After years of working successfully but unhappily in science, I left the industry and moved several states to be with a man who turned out to be more similar to my childhood upbringing than anticipated. Life became very frightening and insecure. I was met with all-new challenges as my anxiety, depression, and trauma responses went haywire. Without social support, I crumbled, and became an anxious shell of a human being. In financial desperation, I picked up a job that brought new abuse and harassment into my life so I could be assaulted on all fronts.
I wasted many years in this toxic environment before finally getting the strength I needed to leave. I hit the road with a bag of belongings and nowhere to go; I lost everything we had built together and all false-security. I entered a new phase of financial and social void. And here I am, still in it, today.
The hard lessons:
My scientific and academic successes were undoubtedly tied to my prior life experiences. I never would have been so determined, vigilant, and responsible to thrive in competitive environments if I hadn’t lived through the past 20 years of chaos. I learned to be diligent, prepared, and strong because of my experiences. I was a different beast than my peers.

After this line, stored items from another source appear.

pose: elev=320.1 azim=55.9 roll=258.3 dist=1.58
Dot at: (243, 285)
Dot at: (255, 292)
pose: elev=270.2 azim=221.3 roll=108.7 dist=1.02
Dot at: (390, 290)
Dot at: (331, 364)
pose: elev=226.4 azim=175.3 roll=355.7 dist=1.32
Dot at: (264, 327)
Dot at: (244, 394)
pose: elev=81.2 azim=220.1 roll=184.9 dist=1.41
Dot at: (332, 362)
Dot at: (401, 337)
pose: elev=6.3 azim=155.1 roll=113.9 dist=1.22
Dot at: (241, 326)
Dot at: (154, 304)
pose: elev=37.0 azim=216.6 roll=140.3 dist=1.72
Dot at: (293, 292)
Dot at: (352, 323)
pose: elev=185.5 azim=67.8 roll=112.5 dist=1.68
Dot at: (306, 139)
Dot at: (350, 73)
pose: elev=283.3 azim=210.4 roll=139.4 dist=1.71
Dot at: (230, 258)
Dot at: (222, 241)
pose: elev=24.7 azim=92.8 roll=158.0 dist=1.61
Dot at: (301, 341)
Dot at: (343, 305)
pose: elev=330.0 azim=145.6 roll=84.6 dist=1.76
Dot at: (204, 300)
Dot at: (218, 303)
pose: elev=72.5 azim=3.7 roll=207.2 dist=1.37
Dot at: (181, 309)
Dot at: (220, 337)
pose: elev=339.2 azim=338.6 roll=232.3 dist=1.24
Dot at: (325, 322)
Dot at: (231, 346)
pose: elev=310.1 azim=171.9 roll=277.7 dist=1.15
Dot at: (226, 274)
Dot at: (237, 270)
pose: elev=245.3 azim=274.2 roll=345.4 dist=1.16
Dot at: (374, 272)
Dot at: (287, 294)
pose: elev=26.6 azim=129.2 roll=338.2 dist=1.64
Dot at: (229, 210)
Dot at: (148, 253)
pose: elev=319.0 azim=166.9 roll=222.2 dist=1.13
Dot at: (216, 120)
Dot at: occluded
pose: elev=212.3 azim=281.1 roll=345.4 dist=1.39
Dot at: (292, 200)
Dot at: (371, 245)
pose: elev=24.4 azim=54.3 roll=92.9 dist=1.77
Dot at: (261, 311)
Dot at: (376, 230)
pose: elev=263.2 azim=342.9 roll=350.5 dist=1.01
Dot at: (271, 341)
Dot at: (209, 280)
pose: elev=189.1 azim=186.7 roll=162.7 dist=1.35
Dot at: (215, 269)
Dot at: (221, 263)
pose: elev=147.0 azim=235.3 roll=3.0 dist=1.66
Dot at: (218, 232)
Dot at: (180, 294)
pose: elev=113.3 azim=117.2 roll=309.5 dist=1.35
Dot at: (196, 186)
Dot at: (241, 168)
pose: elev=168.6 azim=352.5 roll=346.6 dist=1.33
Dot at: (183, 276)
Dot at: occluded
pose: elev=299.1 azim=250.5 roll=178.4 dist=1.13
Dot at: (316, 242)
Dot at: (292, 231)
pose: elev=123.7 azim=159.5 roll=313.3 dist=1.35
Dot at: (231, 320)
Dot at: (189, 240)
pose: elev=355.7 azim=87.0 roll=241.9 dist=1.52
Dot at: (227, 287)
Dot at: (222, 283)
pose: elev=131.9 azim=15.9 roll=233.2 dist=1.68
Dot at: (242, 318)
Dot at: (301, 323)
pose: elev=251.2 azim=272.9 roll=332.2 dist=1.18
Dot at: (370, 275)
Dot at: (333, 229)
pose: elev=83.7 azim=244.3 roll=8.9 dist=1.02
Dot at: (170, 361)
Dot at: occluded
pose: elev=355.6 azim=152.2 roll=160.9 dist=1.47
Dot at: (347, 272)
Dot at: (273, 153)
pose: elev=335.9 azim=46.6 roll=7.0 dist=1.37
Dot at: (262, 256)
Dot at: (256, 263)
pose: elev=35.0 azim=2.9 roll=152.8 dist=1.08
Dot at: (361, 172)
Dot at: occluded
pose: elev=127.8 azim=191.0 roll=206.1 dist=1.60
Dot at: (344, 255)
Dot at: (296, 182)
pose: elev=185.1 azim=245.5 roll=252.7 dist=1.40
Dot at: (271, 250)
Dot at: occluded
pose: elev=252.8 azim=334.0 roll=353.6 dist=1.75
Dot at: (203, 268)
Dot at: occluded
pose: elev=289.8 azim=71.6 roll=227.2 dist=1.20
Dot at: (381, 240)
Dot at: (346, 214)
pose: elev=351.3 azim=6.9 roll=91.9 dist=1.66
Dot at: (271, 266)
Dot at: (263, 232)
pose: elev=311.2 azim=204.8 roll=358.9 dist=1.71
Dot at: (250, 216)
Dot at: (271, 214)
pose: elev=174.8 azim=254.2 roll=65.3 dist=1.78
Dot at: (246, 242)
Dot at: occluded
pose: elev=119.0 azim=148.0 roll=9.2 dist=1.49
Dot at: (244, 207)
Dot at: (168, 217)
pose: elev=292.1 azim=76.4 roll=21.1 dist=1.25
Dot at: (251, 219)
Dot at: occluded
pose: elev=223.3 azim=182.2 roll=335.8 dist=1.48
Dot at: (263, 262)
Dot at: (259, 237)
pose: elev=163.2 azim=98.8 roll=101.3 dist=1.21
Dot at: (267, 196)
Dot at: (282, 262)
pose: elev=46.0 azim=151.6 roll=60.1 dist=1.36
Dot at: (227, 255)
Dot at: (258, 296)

My abusive relationship is a point of pain and shame in my life. I gave up everything and lost it all. It set me back and pulled me lower than ever before. However, it was this connection that brought me away from home and necessitated making room for mental health recovery. From this misery, I finally felt that I needed to seek professional help. Getting personalized trauma education put the pieces of my disorganized life back together, and empowered me to visualize a better future. Enduring increasing violence and emotional abuse pushed me to dive deeper into learning about trauma and creating something positive for the world. This site only exists because of my suffering.
The integrating narrative:
Trauma has always impacted my life, and it has certainly held me back at times. I've made mistakes, but they have usually been directly caused by my honest survival attempts. I was an innocent little kid, and I didn't understand how to cope with what I saw. Because of the abusive pieces of shit in my distant past, I am a changed human being and I have many difficult days. But I don’t feel powerless and I don't let assholes decide my fate anymore. I’ve already proven that I’m more powerful than my abuse. I don’t need to live in fear or relive old memories.
As a kid, I didn’t let abuse, addiction, or financial restrictions determine my fate; I found a way out of my hometown and my familiar patterns. Although there have been setbacks since and along the way, I built a better life for myself. No matter how many times I was pushed under water, I always rose to the top. And I always will.
As an adult, I have the insight, the power, and the agency to create a better world every day. From my past experiences, I've learned too much to stay quiet. I'm uniquely equipped to become a mental health supporter in the modern era - sharing my own shit for the purpose of improving our larger society by impacting individual lives with community and open ears.
I'm not perfect. I'm not infallible. I'm not free from future mistakes. But I'm integrating my past with my present every day to create an intentional life, aimed at helping others do the same.